• **REQUIRED WORK**
Please copy each line of the records below that holds the word "Vila".

• **INFORMATION**
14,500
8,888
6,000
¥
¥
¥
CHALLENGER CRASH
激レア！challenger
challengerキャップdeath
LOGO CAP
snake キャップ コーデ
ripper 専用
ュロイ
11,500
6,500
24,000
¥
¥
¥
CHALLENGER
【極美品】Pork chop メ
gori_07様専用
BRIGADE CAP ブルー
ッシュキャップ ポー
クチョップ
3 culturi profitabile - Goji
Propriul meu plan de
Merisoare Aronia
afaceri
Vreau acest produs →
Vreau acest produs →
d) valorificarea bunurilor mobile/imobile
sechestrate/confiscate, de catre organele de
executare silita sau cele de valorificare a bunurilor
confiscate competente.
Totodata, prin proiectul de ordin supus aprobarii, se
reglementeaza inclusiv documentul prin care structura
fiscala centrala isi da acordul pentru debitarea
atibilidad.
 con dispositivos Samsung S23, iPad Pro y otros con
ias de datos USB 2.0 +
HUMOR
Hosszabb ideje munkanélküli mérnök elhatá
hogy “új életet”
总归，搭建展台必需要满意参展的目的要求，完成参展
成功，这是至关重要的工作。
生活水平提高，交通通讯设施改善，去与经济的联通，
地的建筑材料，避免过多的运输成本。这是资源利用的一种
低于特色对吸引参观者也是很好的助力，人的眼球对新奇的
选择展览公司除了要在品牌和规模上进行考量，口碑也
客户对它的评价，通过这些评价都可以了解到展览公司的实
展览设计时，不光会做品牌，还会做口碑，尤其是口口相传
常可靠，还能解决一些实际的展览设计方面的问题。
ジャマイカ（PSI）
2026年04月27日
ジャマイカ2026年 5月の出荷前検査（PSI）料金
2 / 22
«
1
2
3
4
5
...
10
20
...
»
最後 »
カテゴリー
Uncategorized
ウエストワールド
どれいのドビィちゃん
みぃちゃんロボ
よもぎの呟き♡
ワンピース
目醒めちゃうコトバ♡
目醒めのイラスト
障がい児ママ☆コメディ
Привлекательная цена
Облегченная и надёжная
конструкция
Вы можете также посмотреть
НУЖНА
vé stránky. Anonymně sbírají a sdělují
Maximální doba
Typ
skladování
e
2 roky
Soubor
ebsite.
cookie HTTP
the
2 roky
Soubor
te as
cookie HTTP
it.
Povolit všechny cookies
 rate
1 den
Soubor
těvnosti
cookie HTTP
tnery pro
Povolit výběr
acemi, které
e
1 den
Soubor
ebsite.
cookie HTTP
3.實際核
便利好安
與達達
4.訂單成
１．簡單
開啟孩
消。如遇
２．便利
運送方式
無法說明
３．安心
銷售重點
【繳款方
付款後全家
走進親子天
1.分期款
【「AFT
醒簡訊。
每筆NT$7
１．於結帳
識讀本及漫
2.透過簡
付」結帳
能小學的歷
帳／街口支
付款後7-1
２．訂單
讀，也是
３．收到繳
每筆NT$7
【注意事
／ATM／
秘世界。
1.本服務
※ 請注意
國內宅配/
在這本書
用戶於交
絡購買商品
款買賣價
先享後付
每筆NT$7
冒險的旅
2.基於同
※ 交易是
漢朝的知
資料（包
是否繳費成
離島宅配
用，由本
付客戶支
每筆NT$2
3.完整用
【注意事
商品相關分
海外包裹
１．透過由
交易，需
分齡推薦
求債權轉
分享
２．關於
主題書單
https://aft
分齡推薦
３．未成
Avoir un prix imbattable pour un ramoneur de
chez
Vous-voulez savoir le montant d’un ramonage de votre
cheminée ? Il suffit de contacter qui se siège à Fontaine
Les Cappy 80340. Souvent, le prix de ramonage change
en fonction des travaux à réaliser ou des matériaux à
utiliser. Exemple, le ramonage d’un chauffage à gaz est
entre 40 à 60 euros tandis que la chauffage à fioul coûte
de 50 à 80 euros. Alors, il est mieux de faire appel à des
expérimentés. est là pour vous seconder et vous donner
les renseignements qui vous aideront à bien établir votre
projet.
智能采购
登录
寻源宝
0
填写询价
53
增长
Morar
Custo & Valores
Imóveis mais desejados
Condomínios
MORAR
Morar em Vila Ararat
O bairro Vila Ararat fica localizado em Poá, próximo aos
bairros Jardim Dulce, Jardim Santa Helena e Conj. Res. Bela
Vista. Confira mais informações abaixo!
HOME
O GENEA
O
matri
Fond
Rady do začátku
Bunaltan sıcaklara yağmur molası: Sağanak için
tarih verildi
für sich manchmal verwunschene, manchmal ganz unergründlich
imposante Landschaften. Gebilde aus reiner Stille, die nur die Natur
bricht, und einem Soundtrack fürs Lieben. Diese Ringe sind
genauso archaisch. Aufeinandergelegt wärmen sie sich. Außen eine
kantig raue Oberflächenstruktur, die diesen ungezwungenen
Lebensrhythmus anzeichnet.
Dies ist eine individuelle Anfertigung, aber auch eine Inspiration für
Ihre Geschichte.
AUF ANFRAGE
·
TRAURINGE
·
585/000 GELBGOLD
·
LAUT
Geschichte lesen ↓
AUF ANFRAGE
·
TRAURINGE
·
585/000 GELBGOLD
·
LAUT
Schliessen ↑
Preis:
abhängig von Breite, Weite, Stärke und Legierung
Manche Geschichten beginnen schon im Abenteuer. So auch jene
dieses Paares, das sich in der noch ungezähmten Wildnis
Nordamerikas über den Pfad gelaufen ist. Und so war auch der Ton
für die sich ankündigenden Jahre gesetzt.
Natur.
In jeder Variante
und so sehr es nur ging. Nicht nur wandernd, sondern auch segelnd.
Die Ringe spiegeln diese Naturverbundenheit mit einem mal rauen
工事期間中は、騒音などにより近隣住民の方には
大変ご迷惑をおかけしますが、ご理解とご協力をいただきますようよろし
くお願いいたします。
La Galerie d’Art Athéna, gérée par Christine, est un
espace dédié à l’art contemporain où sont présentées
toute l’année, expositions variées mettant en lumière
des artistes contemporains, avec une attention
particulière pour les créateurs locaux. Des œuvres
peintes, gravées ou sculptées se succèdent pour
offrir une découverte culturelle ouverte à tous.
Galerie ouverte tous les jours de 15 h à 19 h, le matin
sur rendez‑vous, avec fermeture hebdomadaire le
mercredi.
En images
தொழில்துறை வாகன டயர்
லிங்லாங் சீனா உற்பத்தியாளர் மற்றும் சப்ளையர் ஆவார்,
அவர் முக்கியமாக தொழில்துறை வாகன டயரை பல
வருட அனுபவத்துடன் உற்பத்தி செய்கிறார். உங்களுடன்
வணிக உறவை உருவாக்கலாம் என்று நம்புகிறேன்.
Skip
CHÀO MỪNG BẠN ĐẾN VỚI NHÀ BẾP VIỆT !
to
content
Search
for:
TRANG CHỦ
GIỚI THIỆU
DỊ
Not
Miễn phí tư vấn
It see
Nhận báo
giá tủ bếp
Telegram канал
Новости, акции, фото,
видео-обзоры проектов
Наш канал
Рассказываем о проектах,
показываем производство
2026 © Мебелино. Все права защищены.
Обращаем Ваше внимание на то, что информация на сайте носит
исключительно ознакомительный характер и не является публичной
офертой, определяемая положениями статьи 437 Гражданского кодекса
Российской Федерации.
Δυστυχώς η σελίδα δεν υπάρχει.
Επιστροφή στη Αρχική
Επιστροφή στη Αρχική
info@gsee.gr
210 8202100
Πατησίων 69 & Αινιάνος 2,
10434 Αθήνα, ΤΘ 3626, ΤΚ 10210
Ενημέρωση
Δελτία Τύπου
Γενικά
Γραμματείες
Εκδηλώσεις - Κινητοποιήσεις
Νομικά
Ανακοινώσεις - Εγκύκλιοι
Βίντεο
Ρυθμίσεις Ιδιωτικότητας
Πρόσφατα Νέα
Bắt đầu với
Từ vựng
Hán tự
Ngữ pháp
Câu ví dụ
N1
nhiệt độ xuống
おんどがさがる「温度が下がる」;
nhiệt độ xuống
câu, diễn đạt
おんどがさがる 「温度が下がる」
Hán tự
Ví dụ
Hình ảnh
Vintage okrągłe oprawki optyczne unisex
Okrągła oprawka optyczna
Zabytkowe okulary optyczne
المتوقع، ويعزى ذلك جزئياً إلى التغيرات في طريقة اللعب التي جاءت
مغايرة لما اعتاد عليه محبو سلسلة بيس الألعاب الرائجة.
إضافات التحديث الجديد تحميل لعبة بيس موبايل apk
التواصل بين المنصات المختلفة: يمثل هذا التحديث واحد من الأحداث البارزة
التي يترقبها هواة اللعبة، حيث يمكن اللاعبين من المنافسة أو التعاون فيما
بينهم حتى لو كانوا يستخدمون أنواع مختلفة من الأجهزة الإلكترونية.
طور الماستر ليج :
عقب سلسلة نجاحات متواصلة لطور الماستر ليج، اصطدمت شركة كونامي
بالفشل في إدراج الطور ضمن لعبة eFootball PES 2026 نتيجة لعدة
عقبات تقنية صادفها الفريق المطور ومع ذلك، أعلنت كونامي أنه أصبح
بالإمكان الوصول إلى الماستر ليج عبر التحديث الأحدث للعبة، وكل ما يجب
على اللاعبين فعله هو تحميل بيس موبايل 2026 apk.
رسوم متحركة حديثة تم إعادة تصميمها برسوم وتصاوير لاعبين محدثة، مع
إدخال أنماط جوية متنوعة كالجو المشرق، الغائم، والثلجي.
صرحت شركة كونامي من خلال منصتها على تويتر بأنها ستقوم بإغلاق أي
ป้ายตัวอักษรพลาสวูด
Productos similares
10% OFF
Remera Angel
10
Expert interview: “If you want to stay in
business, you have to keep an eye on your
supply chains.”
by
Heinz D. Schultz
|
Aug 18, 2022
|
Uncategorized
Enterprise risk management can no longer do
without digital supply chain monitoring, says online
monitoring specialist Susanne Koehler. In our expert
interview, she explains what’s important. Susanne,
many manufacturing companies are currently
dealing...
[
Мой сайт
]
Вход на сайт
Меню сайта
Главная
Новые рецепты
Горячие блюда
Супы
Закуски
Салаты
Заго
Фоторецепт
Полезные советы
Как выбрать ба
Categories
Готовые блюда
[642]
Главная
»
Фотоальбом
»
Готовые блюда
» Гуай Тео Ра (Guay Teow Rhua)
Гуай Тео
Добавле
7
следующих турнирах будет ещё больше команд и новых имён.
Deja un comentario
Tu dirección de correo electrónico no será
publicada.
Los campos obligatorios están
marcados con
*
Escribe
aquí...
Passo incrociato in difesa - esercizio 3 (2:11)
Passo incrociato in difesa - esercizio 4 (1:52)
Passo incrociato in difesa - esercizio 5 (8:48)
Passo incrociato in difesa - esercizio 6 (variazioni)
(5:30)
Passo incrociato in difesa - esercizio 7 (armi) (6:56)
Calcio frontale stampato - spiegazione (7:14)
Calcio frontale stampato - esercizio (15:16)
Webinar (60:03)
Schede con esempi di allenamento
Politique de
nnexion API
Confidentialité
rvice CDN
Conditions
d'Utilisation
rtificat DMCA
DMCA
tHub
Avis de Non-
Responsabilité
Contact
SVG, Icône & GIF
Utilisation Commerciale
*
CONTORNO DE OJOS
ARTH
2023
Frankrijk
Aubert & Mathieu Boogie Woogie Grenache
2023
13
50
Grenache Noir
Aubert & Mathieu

• **TASK ANSWER**
Morar em Vila Ararat
O bairro Vila Ararat fica localizado em Poá, próximo aos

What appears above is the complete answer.